What is to be done? Jones tells us:
Terrorism, as many speakers noted, needs to be addressed on a number of levels. Security, policing and intelligence gathering are important parts of the equation. To combat the activities of those who seek to recruit, inspire and direct individuals to acts of extremist violence, including terrorism, requires additional elements, such as counter-education and positive interfaith and inter-communal relationships placed before them as ideals.
I am not sure it is "terrorism" - it is racist violence. Where can we draw the line? When young hoodlums called me a "Jew bastard" in Brooklyn, it was not "terrorism." Was lynching of civil rights workers in the Southern USA terrorism? Attaching the word "terrorism" to this violence is not necessarily helpful.

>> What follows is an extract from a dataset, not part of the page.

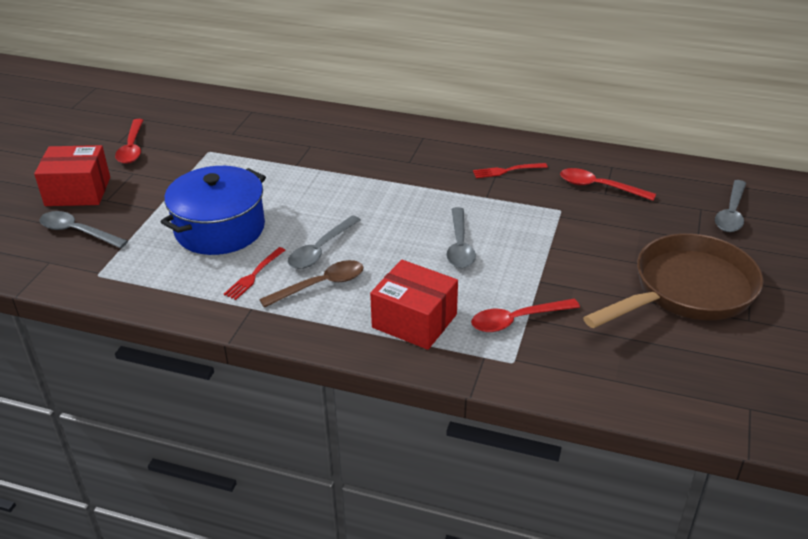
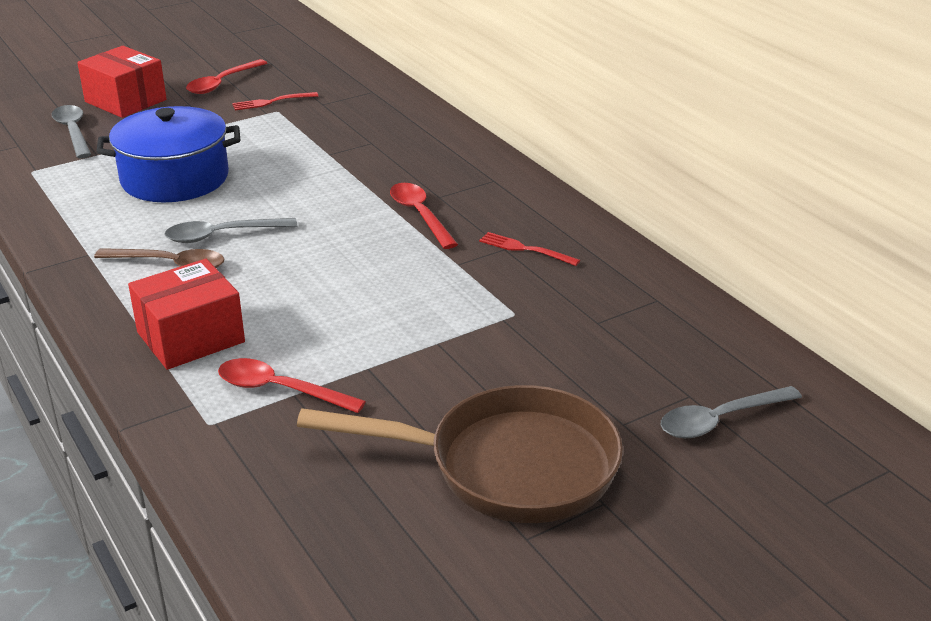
camera: 40 degrees right, 5 degrees down
red fork [224,247,286,300] -> red fork moved to [232,92,318,110]
red box [370,260,458,350] -> red box turned 75 degrees clockwise [128,259,245,370]
grey spoon [446,207,476,268] -> none
red spoon [560,168,656,201] -> red spoon moved to [390,183,458,249]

Jones' suggestions are peculiar in a number of ways, because of what is missing from them, and because of his continuing bizarrely naive optimism. A band-aid will not cure cancer. Interfaith activities are not going to help much. The people who read the Protocols of the Elders of Zion and the followers of Sheikh Hillal are not likely to participate in interfaith dialogue.
Jones considers only Australian authorities and Australian solutions. But the Muslims come from abroad and are supported from abroad. The hate originates in the Middle East. The problem of Internet hate is also an international issue. This suggests that the problem must be dealt with at an international, as well as a national level. In the best of all possible worlds, the UN would be doing it, but they won't. The Jews however, have international resources as well, and the state of Israel that must assume the responsibility of protecting Jews wherever they are, and we have strong American organizations as well. "Kol Yisrael areivim zeh la zeh" - all of Israel are responsible for each other. Google, Wikipedia, Dmoz and other Internet institutions that help propagate hate literature should be targeted in a concerted campaign. Hate groups may have freedom of speech, but that doesn't mean that they must be given prominence by linking to their Web sites. Without those links and listings, almost nobody would see the hate sites. The Internet is open to Jews and those who hate racism as well, and we can make Web sites and Web pages that compete with the hate literature.
Beyond that, Jones and other Australian Jews have to consider the significance of the fact that Sheikh Hillal got so much local support. A few hoodlums can be combatted by police action. A large segment of public opinion is a more stubborn danger, and there comes a point when you have to consider whether all the authorities and their representatives are really on your side. Complaining to police about anti-Semitic violence might be less than optimally effective if the officer who takes your complaint is a reader of Ziopedia or a follower of Sheikh Hillal. If Australian Jews really are feeling the heat, perhaps it is better for them to come to Israel where they are wanted, rather than staying where they are not wanted.